First, we need to get the IDs for each training and test dataset

In [133]:
def ids_only(s: str) -> str:
    return re.sub("\_AGGREGATED", "", s)

# Assumes that PARTICIPANTS_DIR is the same everywhere
train_file_ids = [ids_only(file.stem) for file in (PARTICIPANTS_DIR / "train").glob("*_AGGREGATED.ann")]
test_file_ids = [ids_only(file.stem) for file in (PARTICIPANTS_DIR / "test" / "gold").glob("*_AGGREGATED.ann")]

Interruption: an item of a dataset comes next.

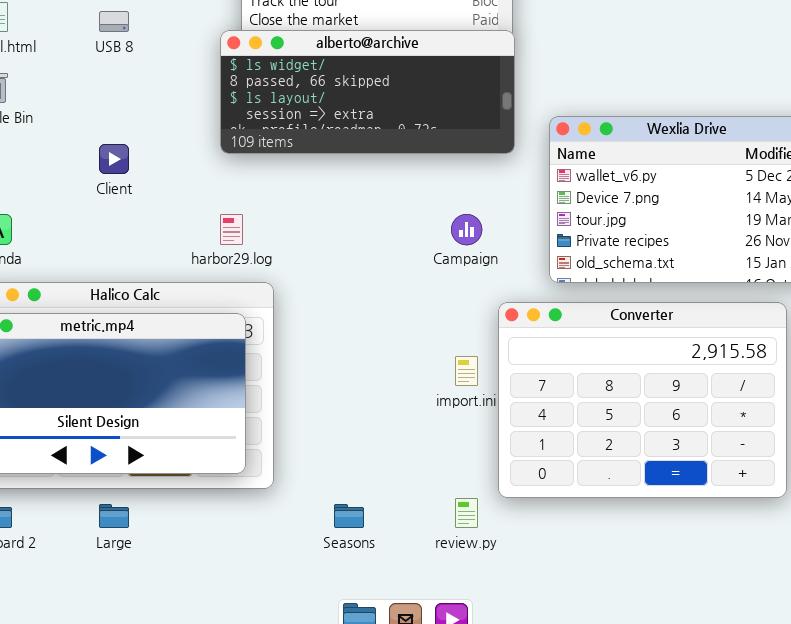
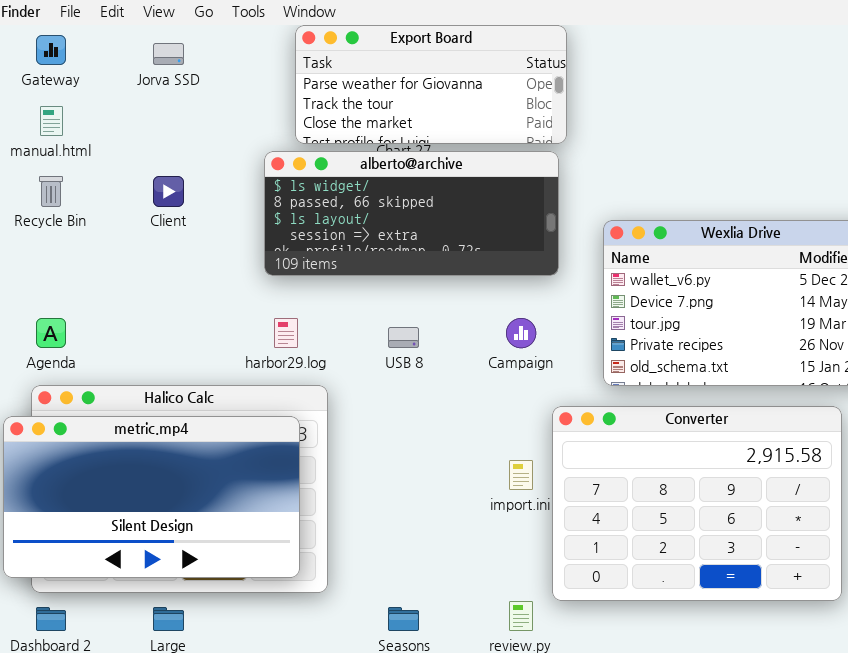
USB 8: [99,11,129,32] -> [388,327,419,348], moved
alberto@archive: [220,30,515,154] -> [264,151,559,276], moved
Client: [99,144,129,174] -> [153,176,184,207], moved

def to_spacy(file_id, nlp) -> Doc:
    doc, _, _ = convert_to_doc(nlp, file_id)
    doc = attach_spans_to_doc(doc, file_id)
    return doc

In [134]:
from spacy.tokens import DocBin

train_doc_bin = DocBin()
for idx, train_id in enumerate(train_file_ids):
    try:
        doc = to_spacy(train_id, nlp)
    except ValueError:
        print(f"Error in {train_id}")
    else:
        train_doc_bin.add(doc)

test_doc_bin = DocBin()
for idx, test_id in enumerate(test_file_ids):
    try:
        doc = to_spacy(test_id, nlp)
    except ValueError:
        print(f"Error in {test_id}")
    else:
        test_doc_bin.add(doc)


Processed 0 train files
Processed 500 train files
Processed 1000 train files
Processed 1500 train files
Processed 2000 train files
Processed 2500 train files
Processed 3000 train files
Processed 3500 train files
Processed 4000 train files
Processed 4500 train files
Processed 0 test files


In [141]:
train_doc_bin.to_disk(Path.cwd().parent / "assets" / "corpus" / "train.spacy")
test_doc_bin.to_disk(Path.cwd().parent / "assets" / "corpus" / "test.spacy")

In [None]:
# Things to do:
# 1. maybe put this in a script?
# 2. tomorrow, plan-out how you'll do the spancat training?